I am trying to finetune t5 for spelling and grammar correction for healthcare. The nature of graph seems confusing to me . What could have been gone wrong?
My dataset is DatasetDict({ train: Dataset({ features: ['sentence_with_error', 'original_sentence'], num_rows: 2506554 }) validation: Dataset({ features: ['sentence_with_error', 'original_sentence'], num_rows: 75104 }) })
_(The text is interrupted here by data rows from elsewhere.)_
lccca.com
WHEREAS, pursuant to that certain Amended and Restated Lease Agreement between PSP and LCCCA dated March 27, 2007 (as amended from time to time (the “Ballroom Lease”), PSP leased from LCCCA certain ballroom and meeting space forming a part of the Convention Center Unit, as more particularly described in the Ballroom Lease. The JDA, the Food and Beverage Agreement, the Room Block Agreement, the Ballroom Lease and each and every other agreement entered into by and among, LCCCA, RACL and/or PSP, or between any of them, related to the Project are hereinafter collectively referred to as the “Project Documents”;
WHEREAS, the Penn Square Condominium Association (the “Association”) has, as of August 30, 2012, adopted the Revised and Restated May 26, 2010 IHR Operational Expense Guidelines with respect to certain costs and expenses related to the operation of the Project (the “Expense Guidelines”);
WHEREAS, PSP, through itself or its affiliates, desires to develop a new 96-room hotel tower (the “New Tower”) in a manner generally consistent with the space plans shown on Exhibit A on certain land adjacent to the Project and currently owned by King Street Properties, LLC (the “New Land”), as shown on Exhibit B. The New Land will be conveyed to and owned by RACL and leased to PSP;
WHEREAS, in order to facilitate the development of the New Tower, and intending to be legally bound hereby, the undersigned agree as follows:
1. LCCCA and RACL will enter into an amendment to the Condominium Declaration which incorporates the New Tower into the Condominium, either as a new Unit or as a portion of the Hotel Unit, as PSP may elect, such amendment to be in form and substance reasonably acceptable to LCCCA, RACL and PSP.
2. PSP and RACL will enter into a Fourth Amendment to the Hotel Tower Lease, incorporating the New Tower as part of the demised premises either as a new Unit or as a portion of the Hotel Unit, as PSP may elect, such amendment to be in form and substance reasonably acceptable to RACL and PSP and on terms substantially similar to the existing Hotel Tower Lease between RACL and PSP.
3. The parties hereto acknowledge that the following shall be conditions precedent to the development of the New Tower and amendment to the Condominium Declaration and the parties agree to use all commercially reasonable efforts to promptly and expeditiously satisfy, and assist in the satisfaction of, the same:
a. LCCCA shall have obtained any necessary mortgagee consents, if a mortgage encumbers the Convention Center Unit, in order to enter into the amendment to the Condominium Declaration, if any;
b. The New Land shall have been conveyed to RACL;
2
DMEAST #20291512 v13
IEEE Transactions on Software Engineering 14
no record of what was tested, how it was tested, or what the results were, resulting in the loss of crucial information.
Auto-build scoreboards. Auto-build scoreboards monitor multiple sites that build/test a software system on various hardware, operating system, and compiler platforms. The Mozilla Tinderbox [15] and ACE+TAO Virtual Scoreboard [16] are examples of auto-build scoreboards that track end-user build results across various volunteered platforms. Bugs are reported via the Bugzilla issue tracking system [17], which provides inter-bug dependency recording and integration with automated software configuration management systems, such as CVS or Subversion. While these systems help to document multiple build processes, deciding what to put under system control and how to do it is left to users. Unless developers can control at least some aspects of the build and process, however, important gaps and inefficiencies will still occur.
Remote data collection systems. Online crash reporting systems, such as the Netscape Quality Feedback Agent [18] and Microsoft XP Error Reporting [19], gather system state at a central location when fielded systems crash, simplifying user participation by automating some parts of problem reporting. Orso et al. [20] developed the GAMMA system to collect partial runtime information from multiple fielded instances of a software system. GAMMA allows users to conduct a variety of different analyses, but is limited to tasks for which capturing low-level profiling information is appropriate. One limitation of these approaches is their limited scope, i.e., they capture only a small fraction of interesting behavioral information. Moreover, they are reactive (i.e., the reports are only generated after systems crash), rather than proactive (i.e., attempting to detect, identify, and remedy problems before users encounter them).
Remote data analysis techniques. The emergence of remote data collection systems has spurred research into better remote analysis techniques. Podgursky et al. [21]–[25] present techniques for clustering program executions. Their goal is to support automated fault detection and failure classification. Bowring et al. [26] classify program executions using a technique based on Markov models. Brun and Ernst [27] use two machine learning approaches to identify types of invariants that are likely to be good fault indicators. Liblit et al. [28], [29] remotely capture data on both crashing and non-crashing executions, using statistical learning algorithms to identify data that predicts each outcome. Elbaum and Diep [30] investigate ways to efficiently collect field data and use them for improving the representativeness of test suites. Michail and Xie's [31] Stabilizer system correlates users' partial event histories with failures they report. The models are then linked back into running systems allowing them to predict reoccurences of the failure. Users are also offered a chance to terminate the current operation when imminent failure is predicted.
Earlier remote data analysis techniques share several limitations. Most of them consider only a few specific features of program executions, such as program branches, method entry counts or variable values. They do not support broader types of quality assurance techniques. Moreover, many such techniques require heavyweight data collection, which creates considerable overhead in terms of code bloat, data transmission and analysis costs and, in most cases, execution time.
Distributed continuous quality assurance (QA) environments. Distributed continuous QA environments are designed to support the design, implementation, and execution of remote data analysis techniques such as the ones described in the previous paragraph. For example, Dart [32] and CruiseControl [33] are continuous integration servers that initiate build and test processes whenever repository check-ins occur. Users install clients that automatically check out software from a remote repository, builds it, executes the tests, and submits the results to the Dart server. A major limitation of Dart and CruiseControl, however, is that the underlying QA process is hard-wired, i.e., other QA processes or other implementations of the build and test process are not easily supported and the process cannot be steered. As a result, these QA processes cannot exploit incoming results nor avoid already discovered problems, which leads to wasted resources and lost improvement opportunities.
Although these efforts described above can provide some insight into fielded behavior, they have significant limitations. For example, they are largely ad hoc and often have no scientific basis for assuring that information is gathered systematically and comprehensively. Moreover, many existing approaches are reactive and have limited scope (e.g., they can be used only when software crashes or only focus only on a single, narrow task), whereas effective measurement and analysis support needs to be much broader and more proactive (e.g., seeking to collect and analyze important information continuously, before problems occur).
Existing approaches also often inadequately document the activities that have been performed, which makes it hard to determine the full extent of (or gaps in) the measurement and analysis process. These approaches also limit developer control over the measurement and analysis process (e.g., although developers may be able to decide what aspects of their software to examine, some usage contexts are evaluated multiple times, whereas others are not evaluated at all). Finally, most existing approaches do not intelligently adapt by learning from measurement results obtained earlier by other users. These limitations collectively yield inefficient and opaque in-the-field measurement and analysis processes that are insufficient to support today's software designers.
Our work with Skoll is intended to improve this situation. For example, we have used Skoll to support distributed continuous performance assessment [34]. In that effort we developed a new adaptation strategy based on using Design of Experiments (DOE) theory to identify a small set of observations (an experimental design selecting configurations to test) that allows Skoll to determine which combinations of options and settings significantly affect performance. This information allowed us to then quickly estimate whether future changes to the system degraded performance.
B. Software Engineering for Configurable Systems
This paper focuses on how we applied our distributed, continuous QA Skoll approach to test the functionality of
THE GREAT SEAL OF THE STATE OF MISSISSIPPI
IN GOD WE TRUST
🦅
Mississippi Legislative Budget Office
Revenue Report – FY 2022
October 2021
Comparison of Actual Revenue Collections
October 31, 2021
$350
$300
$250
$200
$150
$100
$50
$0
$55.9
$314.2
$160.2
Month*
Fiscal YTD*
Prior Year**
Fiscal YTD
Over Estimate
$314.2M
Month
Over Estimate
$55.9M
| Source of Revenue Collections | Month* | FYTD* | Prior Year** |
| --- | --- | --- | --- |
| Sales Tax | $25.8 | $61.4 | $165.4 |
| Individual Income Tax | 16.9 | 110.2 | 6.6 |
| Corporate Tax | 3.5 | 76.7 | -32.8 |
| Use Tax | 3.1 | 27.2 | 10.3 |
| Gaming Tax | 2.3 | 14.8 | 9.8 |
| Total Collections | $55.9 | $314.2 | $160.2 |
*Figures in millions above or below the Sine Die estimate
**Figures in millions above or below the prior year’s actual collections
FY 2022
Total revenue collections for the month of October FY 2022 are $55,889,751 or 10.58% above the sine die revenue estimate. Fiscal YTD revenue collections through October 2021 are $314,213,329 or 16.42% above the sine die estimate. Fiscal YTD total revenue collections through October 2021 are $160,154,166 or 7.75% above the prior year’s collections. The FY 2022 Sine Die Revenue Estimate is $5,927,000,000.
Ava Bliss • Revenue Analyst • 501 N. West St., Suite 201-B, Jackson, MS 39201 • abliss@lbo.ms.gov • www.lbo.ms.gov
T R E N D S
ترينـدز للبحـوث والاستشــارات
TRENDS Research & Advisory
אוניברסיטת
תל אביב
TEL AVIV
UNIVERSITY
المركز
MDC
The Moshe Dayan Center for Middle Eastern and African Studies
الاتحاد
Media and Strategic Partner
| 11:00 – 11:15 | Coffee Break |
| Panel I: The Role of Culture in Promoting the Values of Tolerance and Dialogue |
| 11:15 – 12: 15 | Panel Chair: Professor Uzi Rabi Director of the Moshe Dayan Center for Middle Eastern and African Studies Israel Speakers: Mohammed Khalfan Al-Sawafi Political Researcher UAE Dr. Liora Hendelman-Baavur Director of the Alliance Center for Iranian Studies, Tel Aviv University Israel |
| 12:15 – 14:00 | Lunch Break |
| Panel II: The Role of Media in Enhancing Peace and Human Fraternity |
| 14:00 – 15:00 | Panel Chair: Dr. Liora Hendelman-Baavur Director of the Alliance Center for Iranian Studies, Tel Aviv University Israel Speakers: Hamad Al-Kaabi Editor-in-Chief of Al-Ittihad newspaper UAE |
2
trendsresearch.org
Also my training arguments are as :
early_stopping_callback = EarlyStoppingCallback(
early_stopping_patience=3, # Number of evaluations to wait for improvement
early_stopping_threshold=0.01, # Threshold to determine what constitutes an improvement
)
args = Seq2SeqTrainingArguments(
pretrained_model,
evaluation_strategy="steps",
eval_steps=600,
logging_strategy="steps",
logging_steps=600,
save_strategy="steps",
save_steps=600,
learning_rate=5e-4,
per_device_train_batch_size=24,
per_device_eval_batch_size=24,
weight_decay=0.01,
save_total_limit=3,
num_train_epochs=1,
predict_with_generate=True,
fp16=True,
load_best_model_at_end=True,
)
trainer = Seq2SeqTrainer(
model=model,
args=args,
train_dataset=tokenized_data["train"],
eval_dataset=tokenized_data["validation"],
data_collator=data_collator,
tokenizer=tokenizer,
callbacks=[early_stopping_callback], # Include the early stopping callback
)
Here is the nature of my graph for loss 
I tried adjusting learning rate as well. My max sequence length is set to 150.